Anyone in the business who knows me knows that I am always shopping something. And one of the most important lessons I have learned through this is how much patience one must have in publishing. If you don’t have it now, you will before you’re done…or you’ll quit.
Better to just accept the reality now.
Here are two examples of what I mean that happen to overlap chronologically.
The piece I am shopping. I sent out the majority of my queries over the summer: May-(mid)August. Now, considering how many agents/agencies have adopted a “no response means no policy,” I tend to give them about three months before I write a query off as dead. So, even the last of the queries I sent this summer were “dead” by mid-November. I had some fulls and partials still outstanding, but I figured the queries were done. No problem, I’d just move on with life. (Please note, it will also be to your benefit to adopt this policy on subbing.)
In the meantime, I’m working on two other books: one for a publisher and one for a self-pub box set I’m part of. Because I have history with my editor at said publisher, I plan my fall around when I expect edits. I wait, and when I start worrying they were somehow lost in the depths of the internet, I email. At this point I’m reassured that she hasn’t sent them yet, but they’re coming soon. Okey-doke. Meanwhile, I schedule with a freelance editor for the other piece.
The holidays come and the holidays go, and I’m about to get started on edits for the box set when BAM! something hits my inbox. I rush to email (as you do), expecting to find the edits for the other book. Imagine my surprise to find an email from one of those agents I queried mid-summer…requesting pages. Obviously, I sent them (as you do). The edits came in a couple hours later (because the universe hates me).
In the midst of trying to do first round edits on two contemporary romances back-to-back, I took a break to update my querytracker list. (Because, as I said, I’d already written said agent off as “no response means no.”) While on the site, I looked at comments to discover that in addition to being at roughly 5-6 months for query responses, the agent recently updated about being up-to-date on requested materials…through like June. Which means it’ll likely be summer before I hear back again.

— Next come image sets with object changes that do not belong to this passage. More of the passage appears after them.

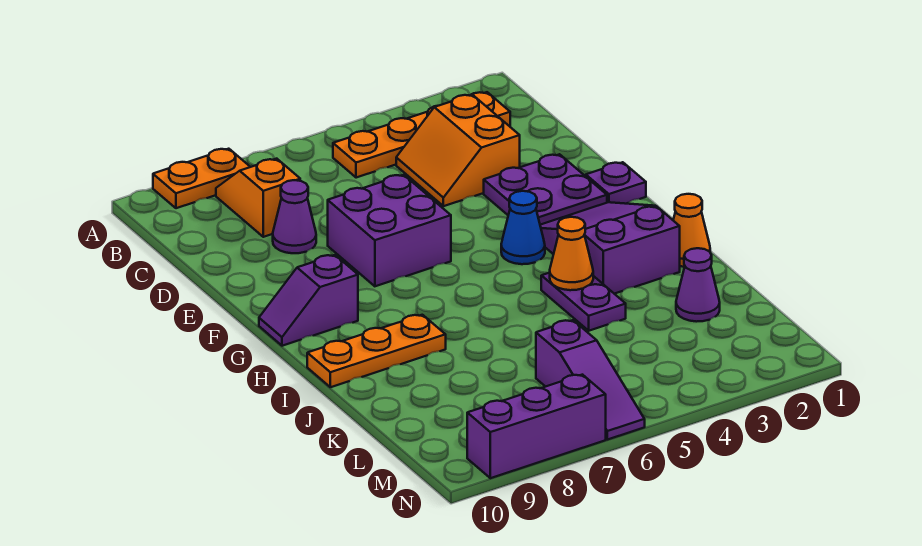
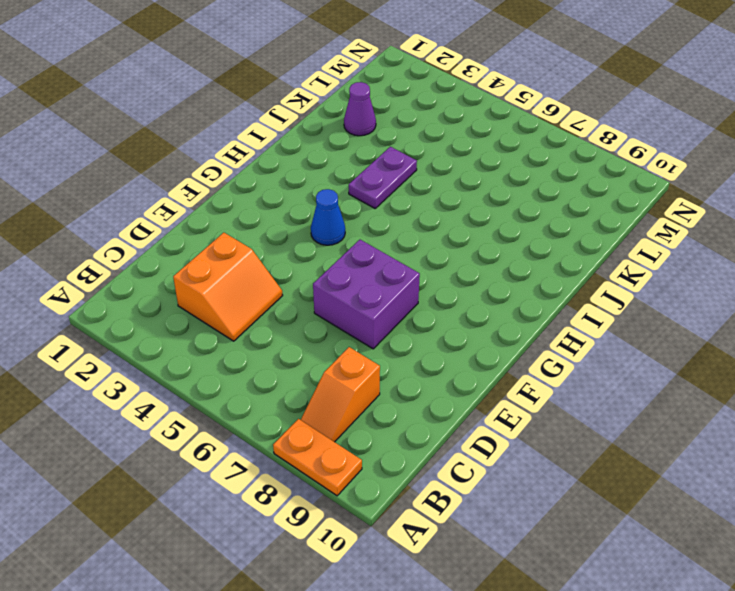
none -> orange plate B2:B5 level 1
none -> purple cone D8 level 1
none -> purple plate E2:F3 level 1

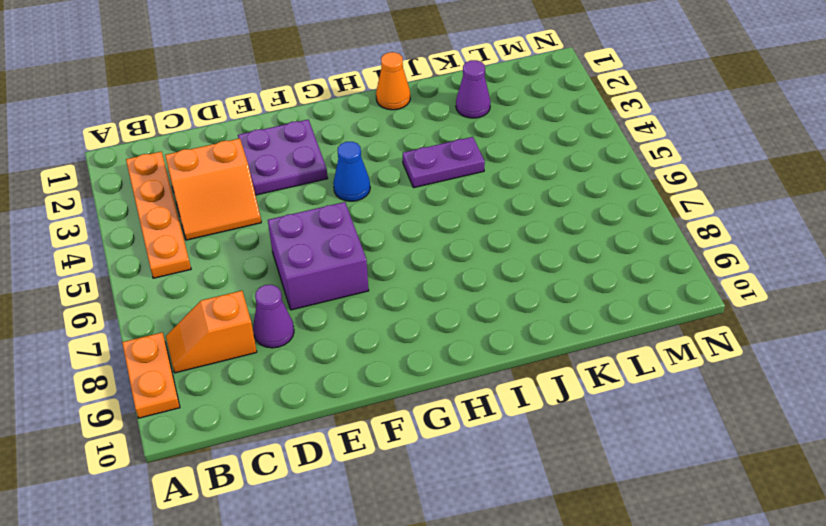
none -> purple plate F1 level 1
none -> purple slope G2:I3 level 1 top I
none -> purple slope G9:G10 level 1 top 9

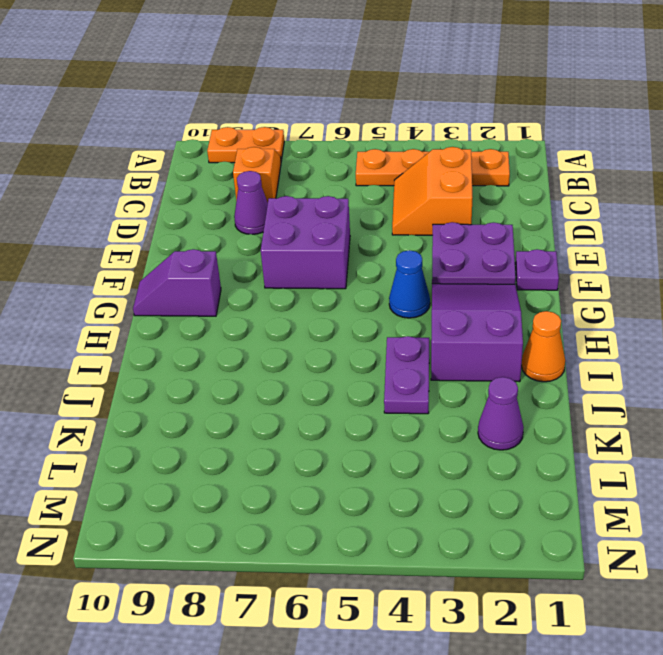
none -> orange plate I8:I10 level 1
none -> purple slope L6:N6 level 1 top L
none -> purple brick N7:N9 level 1

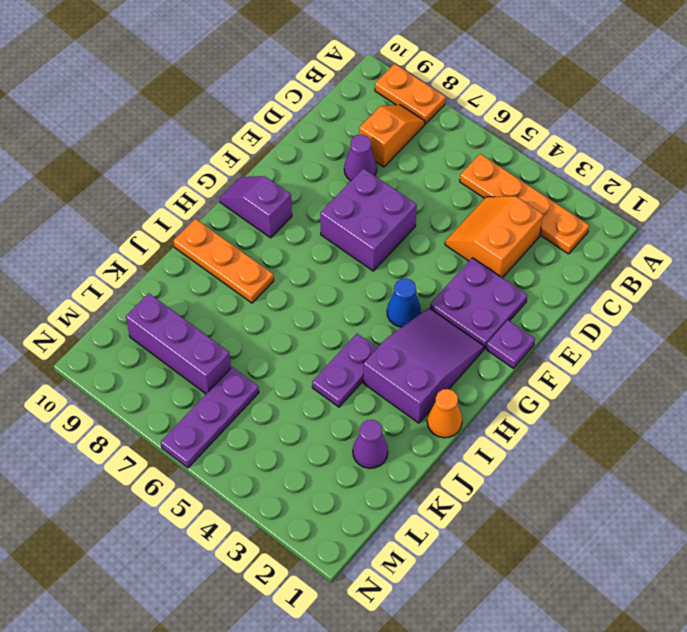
purple plate L6:N6 level 1 -> purple slope L6:N6 level 1 top L
purple brick L7:L9 level 1 -> purple brick N7:N9 level 1
none -> orange cone I4 level 2

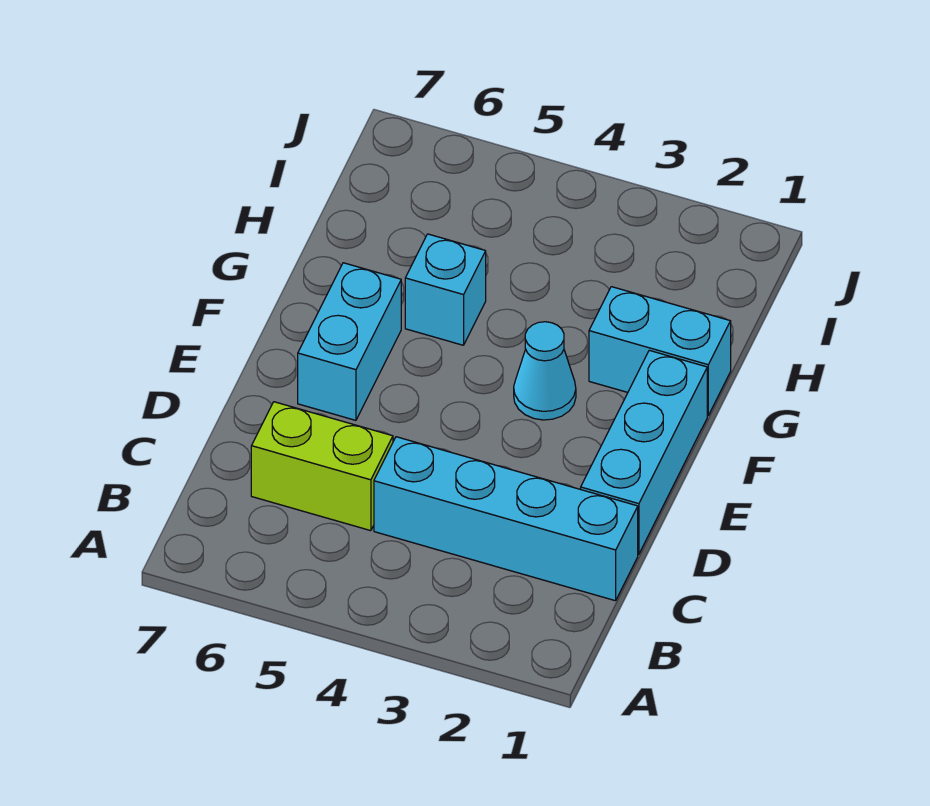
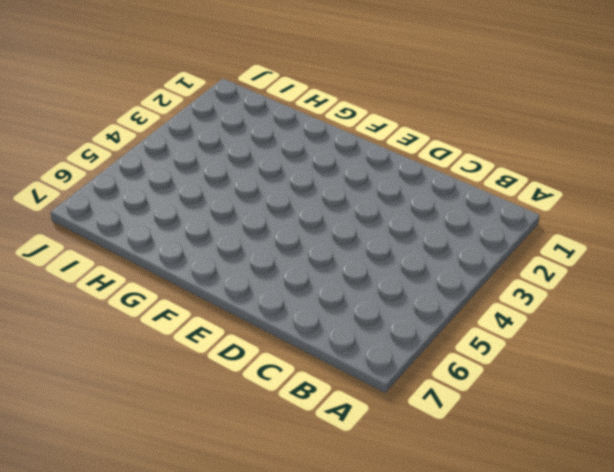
none -> cyan brick C1:C4 level 1
none -> lime brick C5:C6 level 1

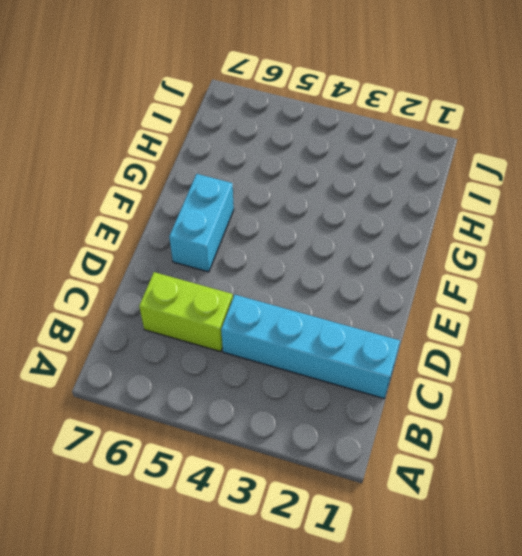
none -> cyan brick D1:F1 level 1
none -> cyan cone F3 level 1

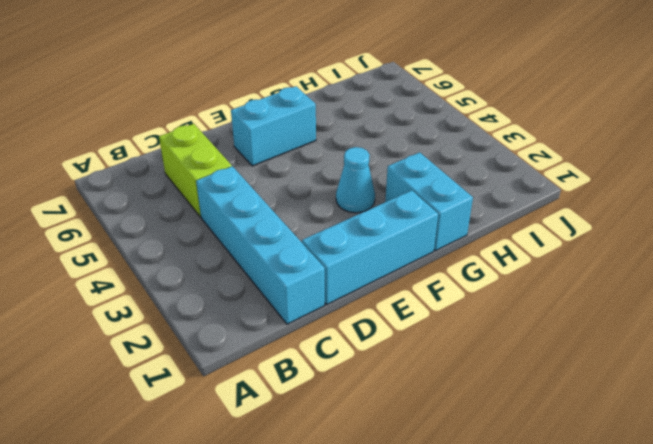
none -> cyan brick G5 level 1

Back to edits I went. (Because I’m a damned professional, that’s why.) When you query, when you work with editors, or cover artists, or anyone, there is a certain amount of flexibility necessary. You control the work when it’s in your hands, but once you send it out, you have to trust other people to do their part–often in their time.
What is the lesson in all this? That nothing–no matter how carefully you think you plan–will run on your timeframe so long as other people are involved. It’s part of the business, one that every author will have to learn to deal with.
Certainly, sometimes things go according to plan, but more often things most definitely don’t. So, to your list of authorly requirements, add patience and adaptability. You’re going to need them.